Anyway, that app is way too aggressive. It's just throwing Hardware IDs against some list and installing whatever it finds and that's not how Hardware IDs can work in practice.
BTW YubiKeys can be programmed to input passwords by simulating a keyboard. Some mice and keyboards can also be programmed with macros stored in onboard memory. (e.g. A4Tech mice)
Pretty interesting solution. At least it removes many of the errors stemming from reading keys over the phone, etc., but it also proclaims to remove the risk of distributing BitLocker keys - but that's precisely what they did - just in barcode form.
The obfuscation might prevent the intern from figuring out what is going on, but there are plenty of barcode-scanning apps for phones that show you the data stored in a barcode.

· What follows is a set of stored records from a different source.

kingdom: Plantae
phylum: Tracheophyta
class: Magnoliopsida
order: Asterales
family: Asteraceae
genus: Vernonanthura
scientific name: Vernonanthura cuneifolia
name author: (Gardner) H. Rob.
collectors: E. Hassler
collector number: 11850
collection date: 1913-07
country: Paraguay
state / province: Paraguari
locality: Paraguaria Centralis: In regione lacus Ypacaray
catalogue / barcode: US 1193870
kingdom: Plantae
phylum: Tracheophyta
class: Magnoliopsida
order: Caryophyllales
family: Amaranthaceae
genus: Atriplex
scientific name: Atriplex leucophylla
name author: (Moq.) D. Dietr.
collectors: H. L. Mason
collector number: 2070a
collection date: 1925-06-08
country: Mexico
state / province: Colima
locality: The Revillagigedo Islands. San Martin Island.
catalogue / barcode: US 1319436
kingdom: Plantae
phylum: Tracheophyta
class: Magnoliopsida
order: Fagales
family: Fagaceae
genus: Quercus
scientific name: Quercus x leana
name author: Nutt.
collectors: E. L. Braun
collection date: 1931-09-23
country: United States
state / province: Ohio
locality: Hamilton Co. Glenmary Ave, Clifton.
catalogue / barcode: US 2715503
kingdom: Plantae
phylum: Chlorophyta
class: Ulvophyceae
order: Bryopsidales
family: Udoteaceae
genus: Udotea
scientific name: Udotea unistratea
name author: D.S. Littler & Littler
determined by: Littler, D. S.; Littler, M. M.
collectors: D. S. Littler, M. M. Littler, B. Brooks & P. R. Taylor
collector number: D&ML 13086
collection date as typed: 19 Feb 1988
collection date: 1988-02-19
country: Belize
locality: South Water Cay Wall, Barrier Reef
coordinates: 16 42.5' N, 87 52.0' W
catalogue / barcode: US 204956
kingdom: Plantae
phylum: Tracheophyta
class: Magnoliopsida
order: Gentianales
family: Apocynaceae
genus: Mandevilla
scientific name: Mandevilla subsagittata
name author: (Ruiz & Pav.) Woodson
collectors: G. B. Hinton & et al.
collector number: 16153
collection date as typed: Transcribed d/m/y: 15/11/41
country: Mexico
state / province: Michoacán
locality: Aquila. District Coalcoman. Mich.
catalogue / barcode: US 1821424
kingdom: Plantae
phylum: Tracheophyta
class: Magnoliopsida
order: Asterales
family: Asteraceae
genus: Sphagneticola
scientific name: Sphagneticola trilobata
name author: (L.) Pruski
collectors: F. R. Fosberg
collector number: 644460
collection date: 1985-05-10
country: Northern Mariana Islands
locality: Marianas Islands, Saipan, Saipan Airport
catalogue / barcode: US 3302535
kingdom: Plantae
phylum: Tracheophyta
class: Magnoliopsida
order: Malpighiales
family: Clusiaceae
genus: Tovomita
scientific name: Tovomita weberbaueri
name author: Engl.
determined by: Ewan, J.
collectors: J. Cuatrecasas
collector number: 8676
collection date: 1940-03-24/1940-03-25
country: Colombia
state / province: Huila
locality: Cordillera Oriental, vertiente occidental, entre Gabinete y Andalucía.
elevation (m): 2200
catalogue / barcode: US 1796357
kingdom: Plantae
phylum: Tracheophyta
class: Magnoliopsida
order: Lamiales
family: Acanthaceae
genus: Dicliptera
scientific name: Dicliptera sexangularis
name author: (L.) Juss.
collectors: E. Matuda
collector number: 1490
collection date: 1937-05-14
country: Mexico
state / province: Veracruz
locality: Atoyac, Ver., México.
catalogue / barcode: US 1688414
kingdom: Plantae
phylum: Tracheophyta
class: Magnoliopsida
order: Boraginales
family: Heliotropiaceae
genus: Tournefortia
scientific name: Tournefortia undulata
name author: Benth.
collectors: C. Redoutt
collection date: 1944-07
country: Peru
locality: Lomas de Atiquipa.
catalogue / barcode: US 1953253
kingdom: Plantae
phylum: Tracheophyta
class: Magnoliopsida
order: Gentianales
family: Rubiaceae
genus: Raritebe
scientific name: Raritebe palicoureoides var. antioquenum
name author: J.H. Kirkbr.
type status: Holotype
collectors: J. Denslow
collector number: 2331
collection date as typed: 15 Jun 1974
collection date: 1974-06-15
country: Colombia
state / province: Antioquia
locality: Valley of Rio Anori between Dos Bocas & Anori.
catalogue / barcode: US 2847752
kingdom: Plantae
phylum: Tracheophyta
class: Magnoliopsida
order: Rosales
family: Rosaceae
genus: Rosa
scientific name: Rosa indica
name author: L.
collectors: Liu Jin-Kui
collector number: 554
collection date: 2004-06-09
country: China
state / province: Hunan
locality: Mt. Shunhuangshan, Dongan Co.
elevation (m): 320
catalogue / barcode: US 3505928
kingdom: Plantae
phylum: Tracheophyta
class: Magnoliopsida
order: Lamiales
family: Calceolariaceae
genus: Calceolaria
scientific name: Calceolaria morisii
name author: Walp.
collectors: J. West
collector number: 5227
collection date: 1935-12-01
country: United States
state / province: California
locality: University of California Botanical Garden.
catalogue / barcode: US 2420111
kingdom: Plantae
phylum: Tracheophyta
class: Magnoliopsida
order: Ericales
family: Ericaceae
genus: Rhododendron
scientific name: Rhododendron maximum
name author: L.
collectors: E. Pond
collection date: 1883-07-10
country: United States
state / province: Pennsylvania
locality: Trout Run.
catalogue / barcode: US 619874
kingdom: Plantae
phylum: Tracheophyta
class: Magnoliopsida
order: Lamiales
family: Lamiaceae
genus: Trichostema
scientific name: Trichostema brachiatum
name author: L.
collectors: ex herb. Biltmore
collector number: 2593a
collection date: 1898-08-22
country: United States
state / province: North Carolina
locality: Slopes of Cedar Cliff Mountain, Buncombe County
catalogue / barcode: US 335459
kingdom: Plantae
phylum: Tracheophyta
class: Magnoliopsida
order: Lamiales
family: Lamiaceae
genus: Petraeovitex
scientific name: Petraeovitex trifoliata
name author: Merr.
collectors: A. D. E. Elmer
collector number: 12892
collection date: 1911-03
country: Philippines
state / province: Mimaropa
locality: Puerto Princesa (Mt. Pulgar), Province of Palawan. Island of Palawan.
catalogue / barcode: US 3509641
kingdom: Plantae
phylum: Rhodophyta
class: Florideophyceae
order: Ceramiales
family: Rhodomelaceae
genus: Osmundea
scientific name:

They didn't distribute the bar codes, they had peoples bring their laptops to IT where the IT staff used the scanner to scan the code from the screen of a machine they themselves controlled.
You're right that the article later on describes it like that but then the concerns about distributing the key or dictating it over the phone don't make sense.
Because then you'd need to mail out these USB keys and hope that they don't go missing or are misused before IT can force a key rotation. Also the time involved in buying and creating the USB keys for all remote employees. Just have everyone bring their laptop to the closest office, IT can scan the key off their machine for the laptop, and now they can quickly delete the offending CrowdStrike files. If you mailed them out, employees would still need to be walked through on deleting the files and would need the right access to do so.
If you have 5 IT workers processing 200 remote employees at each office and the resolution takes only 5 minutes, you can get the work done in 3 hours. Building USB keys and waiting for them to be mailed out for every employee probably takes longer than it took to write the basic barcode script.
> How can you rotate the bitlocker key? I was under the impression that it’s permanent.
The actual key key is not changeable, but the "recovery key" is not actually the key (or a representation of it) but is another password that unlocks the actual key. As already mentioned, this can be done in one click on an admin console, and even on personal systems you could change it (even to all zeroes if you're stupid enough) using the manage-bde command-line program.
Woltz is pleased that his idea translated into a swift recovery, but also a little regretful he didn't think of using QR codes – they could have encoded sufficient data to automate the entire remediation process.
I don't follow this, what could they have done with QR codes?
I used to work in an archive, and the Symbol LS2208 was a pretty great scanner. The model is also old enough, that you can find them branded Symbol, Motorola, and Zebra.
I had my own cheat sheet to reprogram it, eg. changing the final character to tab or enter, scan on trigger press or always scan. It struggled a little with black barcodes on navy blue labels, but that's a terrible idea anyway.